━━━ PASSAGE PROVIDED

Progress made on the long road to untangling protein aggregation.

Progress made on the long road to untangling protein aggregation.

Baker’s yeast cannot catch mad cow disease, but the single cell organism also has proteins whose misfolding can be inherited in ways independent of DNA. The translation termination factor Sup35, for instance, can fold into an alternative shape that triggers other molecules to do the same, and it is therefore known as a yeast prion and studied as a simple and harmless model system for the molecular processes in prion conversion.

Susan Lindquist, currently director of the Whitehead institute for Biomedical Research in Cambridge, MA, US, has been involved in yeast prion research from the beginning. Her group has now combined this system with the molecular chaperone Hsp104 and obtained some surprising results. Hsp104 and its close relatives are unique among the heat shock proteins in that they not only help to avoid misfolding and aggregation, but even disaggregate certain kinds of misfolded proteins. If this capability extended to the amyloid lumps formed in prion diseases, Alzheimer’s and Parkinson’s disease, that might be of considerable medical importance.

━━━━━━
━━━ GIVEN DATA

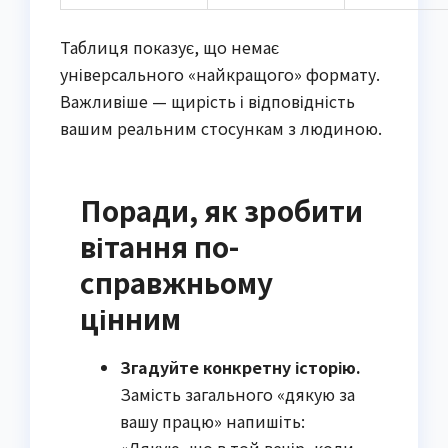
Таблиця показує, що немає
універсального «найкращого» формату.
Важливіше — щирість і відповідність
вашим реальним стосункам з людиною.
Поради, як зробити
вітання по-
справжньому
цінним
Згадуйте конкретну історію.
Замість загального «дякую за
вашу працю» напишіть:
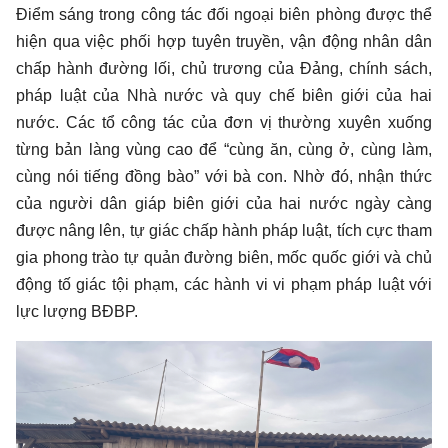
Điểm sáng trong công tác đối ngoại biên phòng được thể
hiện qua việc phối hợp tuyên truyền, vận động nhân dân
chấp hành đường lối, chủ trương của Đảng, chính sách,
pháp luật của Nhà nước và quy chế biên giới của hai
nước. Các tổ công tác của đơn vị thường xuyên xuống
từng bản làng vùng cao để “cùng ăn, cùng ở, cùng làm,
cùng nói tiếng đồng bào” với bà con. Nhờ đó, nhận thức
của người dân giáp biên giới của hai nước ngày càng
được nâng lên, tự giác chấp hành pháp luật, tích cực tham
gia phong trào tự quản đường biên, mốc quốc giới và chủ
động tố giác tội phạm, các hành vi vi phạm pháp luật với
lực lượng BĐBP.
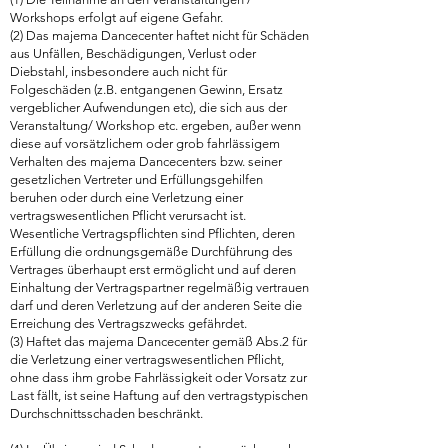
Workshops erfolgt auf eigene Gefahr.
(2) Das majema Dancecenter haftet nicht für Schäden
aus Unfällen, Beschädigungen, Verlust oder
Diebstahl, insbesondere auch nicht für
Folgeschäden (z.B. entgangenen Gewinn, Ersatz
vergeblicher Aufwendungen etc), die sich aus der
Veranstaltung/ Workshop etc. ergeben, außer wenn
diese auf vorsätzlichem oder grob fahrlässigem
Verhalten des majema Dancecenters bzw. seiner
gesetzlichen Vertreter und Erfüllungsgehilfen
beruhen oder durch eine Verletzung einer
vertragswesentlichen Pflicht verursacht ist.
Wesentliche Vertragspflichten sind Pflichten, deren
Erfüllung die ordnungsgemäße Durchführung des
Vertrages überhaupt erst ermöglicht und auf deren
Einhaltung der Vertragspartner regelmäßig vertrauen
darf und deren Verletzung auf der anderen Seite die
Erreichung des Vertragszwecks gefährdet.
(3) Haftet das majema Dancecenter gemäß Abs.2 für
die Verletzung einer vertragswesentlichen Pflicht,
ohne dass ihm grobe Fahrlässigkeit oder Vorsatz zur
Last fällt, ist seine Haftung auf den vertragstypischen
Durchschnittsschaden beschränkt.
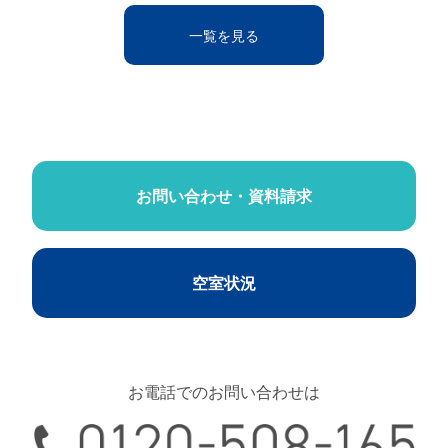
一覧を見る
お問い合わせ・資料請求
空室状況
お電話でのお問い合わせは
0120-508-165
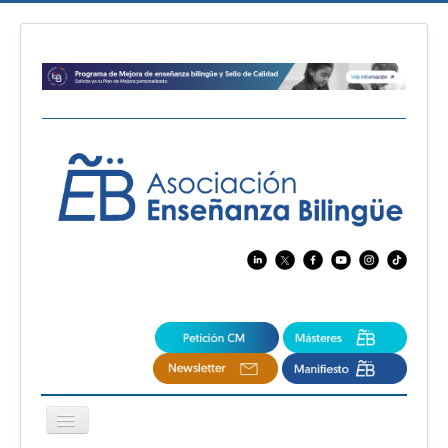
Cambiar
navegación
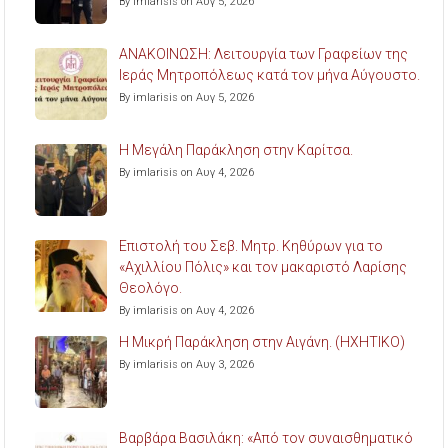
By imlarisis on Αυγ 5, 2026
ΑΝΑΚΟΙΝΩΣΗ: Λειτουργία των Γραφείων της
Ιεράς Μητροπόλεως κατά τον μήνα Αύγουστο.
By imlarisis on Αυγ 5, 2026
Η Μεγάλη Παράκληση στην Καρίτσα.
By imlarisis on Αυγ 4, 2026
Επιστολή του Σεβ. Μητρ. Κηθύρων για το
«Αχιλλίου Πόλις» και τον μακαριστό Λαρίσης
Θεολόγο.
By imlarisis on Αυγ 4, 2026
Η Μικρή Παράκληση στην Αιγάνη. (ΗΧΗΤΙΚΟ)
By imlarisis on Αυγ 3, 2026
Βαρβάρα Βασιλάκη: «Από τον συναισθηματικό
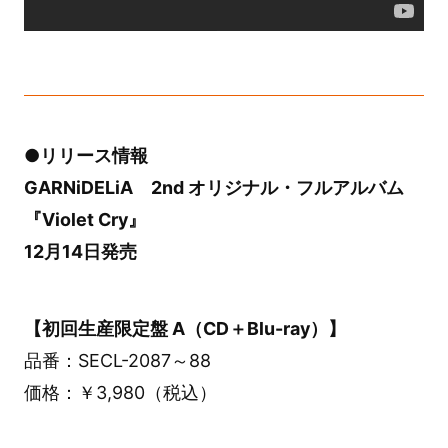
●リリース情報
GARNiDELiA 2nd オリジナル・フルアルバム
『Violet Cry』
12月14日発売
【初回生産限定盤 A（CD＋Blu-ray）】
品番：SECL-2087～88
価格：￥3,980（税込）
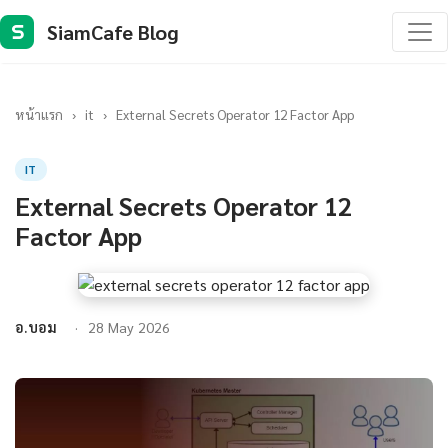
SiamCafe Blog
S
หน้าแรก
›
it
›
External Secrets Operator 12 Factor App
IT
External Secrets Operator 12
Factor App
อ.บอม
28 May 2026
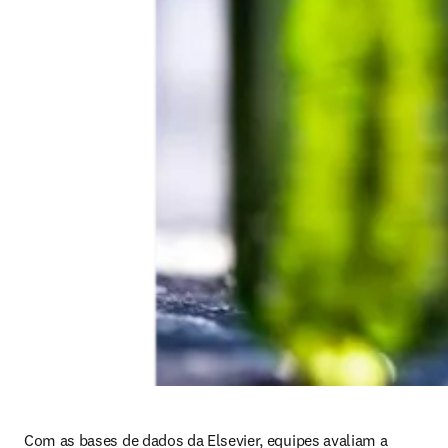
Com as bases de dados da Elsevier, equipes avaliam a 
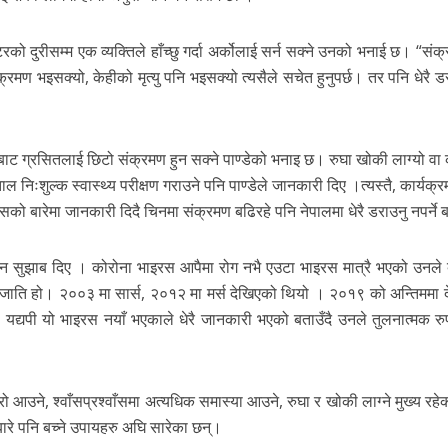
को दुरीसम्म एक व्यक्तिले हाँच्छु गर्दा अर्कोलाई सर्न सक्ने उनको भनाई छ। “सं
ण भइसक्यो, केहीको मृत्यु पनि भइसक्यो त्यसैले सचेत हुनुपर्छ। तर पनि धेरै डरा
गबाट ग्रसितलाई छिटो संक्रमण हुन सक्ने पाण्डेको भनाइ छ। रुघा खोकी लाग्यो वा
ःशुल्क स्वास्थ्य परीक्षण गराउने पनि पाण्डेले जानकारी दिए ।त्यस्तै, कार्यक्र
सको बारेमा जानकारी दिदै चिनमा संक्रमण बढिरहे पनि नेपालमा धेरै डराउनु नपर्ने
खान सुझाब दिए । कोरोना भाइरस आपैमा रोग नभै एउटा भाइरस मात्रै भएको उनले
रजाति हो। २००३ मा सार्स, २०१२ मा मर्स देखिएको थियो । २०१९ को अन्तिममा 
पी यो भाइरस नयाँ भएकाले धेरै जानकारी भएको बताउँदै उनले तुलनात्मक रुपमा
आउने, श्वाँसप्रश्वाँसमा अत्यधिक समास्या आउने, रुघा र खोकी लाग्ने मुख्य रहे
रे पनि बच्ने उपायहरु अघि सारेका छन्।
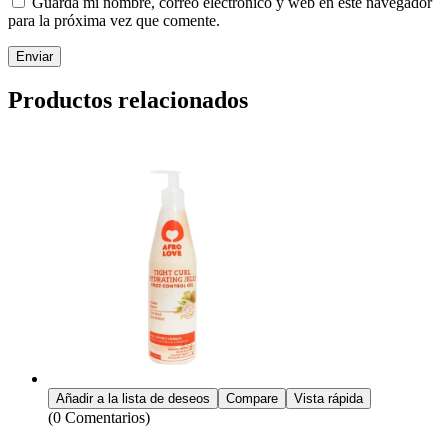
Guarda mi nombre, correo electrónico y web en este navegador
para la próxima vez que comente.
Enviar
Productos relacionados
Añadir a la lista de deseos
Compare
Vista rápida
(0 Comentarios)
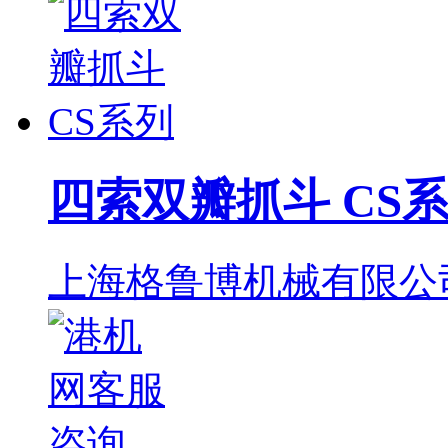
四索双瓣抓斗 CS
上海格鲁博机械有限公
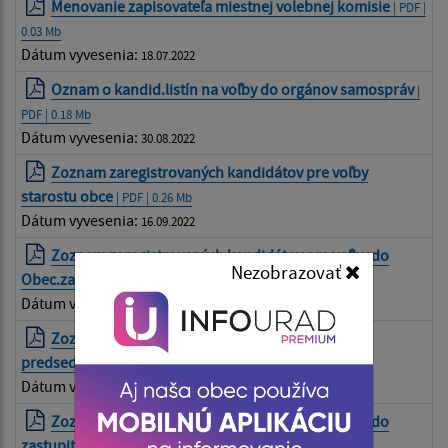
Menovanie zapisovateľa miestnej volebnej komisie
| PDF |
0.03 Mb
Dátum vyvesenia:
18.07.2022
Oznam o kandid.listín na voľby do orgánov samospráv
|
PDF | 0.18 Mb
Dátum vyvesenia:
30.08.2022
Zoznam zaregistrovaných kandidátov pre voľby
starostu obce
| PDF | 0.26 Mb
Dátum vyvesenia:
16.09.2022
Zoznam zaregistrovaných kandidátov pre voľby do
Nezobrazovať
Obec.zastupiteľstva
| PDF | 0.47 Mb
Dátum vyvesenia:
16.09.2022
Zoznam zaregistrovaných kandidátov pre voľby
predsedu KSK
| PDF | 0.47 Mb
Dátum vyvesenia:
03.10.2022
Zoznam zaregistrovaných kandidátov pre voľby do
zastupiteľstva KSK
| PDF | 1.47 Mb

━━━━━━

PROBLEMS AND TASKS:
1) From the yeast prion article, extract the passage starting at "Susan Lindquist, currently" and ending at "considerable medical importance.".
2) Pick up the yeast prion article after its final sentence and keep writing.

RESULTS BY TASK:
1)
Susan Lindquist, currently director of the Whitehead institute for Biomedical Research in Cambridge, MA, US, has been involved in yeast prion research from the beginning. Her group has now combined this system with the molecular chaperone Hsp104 and obtained some surprising results. Hsp104 and its close relatives are unique among the heat shock proteins in that they not only help to avoid misfolding and aggregation, but even disaggregate certain kinds of misfolded proteins. If this capability extended to the amyloid lumps formed in prion diseases, Alzheimer’s and Parkinson’s disease, that might be of considerable medical importance.

2)
Surprisingly, Lindquist and James Shorter found that the effect of Hsp104 on the propagation of yeast prions is strongly dosage dependent. At low concentrations, the chaperone helps to expose ’infectious’ misfolded surfaces, thereby catalysing the formation of more prions and amyloid fibrils. At high concentrations, however, it stops the formation of fibrils and disassembles existing aggregates, thereby eliminating prion propagation altogether.

In the absence of Hsp104, uncatalysed prion conversion remains slow and inefficient.

These findings go a long way to explaining the inheritance patterns of yeast prions, but a drug that disaggregates amyloid in humans remains a distant hope.